Data excerpts:
::::
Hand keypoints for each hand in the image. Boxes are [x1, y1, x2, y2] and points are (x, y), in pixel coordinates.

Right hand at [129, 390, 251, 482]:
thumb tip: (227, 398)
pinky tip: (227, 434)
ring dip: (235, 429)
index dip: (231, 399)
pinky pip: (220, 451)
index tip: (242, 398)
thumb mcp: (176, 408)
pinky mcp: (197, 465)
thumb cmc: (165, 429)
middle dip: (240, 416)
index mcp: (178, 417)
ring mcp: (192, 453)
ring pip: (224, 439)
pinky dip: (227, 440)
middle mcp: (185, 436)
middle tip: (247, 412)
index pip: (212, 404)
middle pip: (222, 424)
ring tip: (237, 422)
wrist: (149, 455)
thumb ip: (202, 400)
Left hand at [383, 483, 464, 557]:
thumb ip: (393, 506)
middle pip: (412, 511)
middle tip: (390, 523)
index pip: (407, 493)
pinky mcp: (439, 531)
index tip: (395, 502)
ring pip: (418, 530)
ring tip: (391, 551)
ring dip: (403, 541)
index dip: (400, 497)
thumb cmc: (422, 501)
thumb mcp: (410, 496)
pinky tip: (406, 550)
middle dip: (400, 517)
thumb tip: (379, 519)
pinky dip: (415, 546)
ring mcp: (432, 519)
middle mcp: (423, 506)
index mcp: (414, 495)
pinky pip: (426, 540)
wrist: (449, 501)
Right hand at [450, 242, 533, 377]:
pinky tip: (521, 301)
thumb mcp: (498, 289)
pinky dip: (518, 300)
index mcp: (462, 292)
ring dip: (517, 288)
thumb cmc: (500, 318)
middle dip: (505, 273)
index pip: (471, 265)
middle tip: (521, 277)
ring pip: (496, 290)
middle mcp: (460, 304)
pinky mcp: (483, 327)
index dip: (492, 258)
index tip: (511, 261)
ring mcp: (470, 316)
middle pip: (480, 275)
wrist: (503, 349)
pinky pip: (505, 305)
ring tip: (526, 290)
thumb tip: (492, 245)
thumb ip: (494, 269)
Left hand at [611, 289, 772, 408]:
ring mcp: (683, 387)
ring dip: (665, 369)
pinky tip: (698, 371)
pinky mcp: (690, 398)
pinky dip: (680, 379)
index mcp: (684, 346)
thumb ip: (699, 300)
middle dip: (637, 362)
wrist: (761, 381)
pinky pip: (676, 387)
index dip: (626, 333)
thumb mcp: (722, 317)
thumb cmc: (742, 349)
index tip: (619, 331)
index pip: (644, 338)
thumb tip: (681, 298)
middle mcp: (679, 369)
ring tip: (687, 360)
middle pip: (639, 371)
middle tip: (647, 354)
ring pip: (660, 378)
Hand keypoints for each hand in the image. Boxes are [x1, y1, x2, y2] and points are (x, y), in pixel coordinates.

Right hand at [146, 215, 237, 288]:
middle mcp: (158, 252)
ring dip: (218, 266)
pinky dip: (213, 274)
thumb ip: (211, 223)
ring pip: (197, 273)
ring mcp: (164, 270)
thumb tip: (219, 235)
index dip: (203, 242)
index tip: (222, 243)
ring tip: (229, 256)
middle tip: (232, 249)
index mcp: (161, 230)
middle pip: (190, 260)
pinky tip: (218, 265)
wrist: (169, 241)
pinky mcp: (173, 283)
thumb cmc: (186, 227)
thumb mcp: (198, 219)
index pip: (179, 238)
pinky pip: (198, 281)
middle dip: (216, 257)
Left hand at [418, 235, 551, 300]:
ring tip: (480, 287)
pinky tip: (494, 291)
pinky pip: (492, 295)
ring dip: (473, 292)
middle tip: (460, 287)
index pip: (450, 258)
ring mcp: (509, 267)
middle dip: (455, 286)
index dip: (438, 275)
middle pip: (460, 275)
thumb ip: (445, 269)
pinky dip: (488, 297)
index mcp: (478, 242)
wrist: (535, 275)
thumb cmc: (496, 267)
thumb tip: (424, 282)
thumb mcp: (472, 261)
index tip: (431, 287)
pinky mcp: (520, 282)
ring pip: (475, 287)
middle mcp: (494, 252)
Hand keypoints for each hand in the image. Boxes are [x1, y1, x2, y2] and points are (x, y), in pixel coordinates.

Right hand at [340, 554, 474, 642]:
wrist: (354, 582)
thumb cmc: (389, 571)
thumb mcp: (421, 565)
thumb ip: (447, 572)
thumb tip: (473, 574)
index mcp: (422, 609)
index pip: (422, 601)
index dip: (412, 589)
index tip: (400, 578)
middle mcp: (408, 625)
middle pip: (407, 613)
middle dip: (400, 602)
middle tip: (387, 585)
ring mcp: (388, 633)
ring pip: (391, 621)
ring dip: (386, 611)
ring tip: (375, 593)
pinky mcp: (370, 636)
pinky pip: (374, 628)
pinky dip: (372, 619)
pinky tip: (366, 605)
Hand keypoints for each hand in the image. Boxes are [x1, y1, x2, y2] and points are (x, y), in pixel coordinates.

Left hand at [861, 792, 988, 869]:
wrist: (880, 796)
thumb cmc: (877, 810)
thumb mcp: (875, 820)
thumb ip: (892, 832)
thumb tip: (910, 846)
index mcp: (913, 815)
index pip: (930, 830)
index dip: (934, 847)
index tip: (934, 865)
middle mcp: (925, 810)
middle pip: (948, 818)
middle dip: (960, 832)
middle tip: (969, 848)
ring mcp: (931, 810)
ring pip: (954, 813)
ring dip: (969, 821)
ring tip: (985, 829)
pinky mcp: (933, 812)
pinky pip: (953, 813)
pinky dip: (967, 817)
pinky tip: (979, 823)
::::
Task directions
The word "wrist": say how many lines of the records hold it, and give nothing but the number.

Output below
8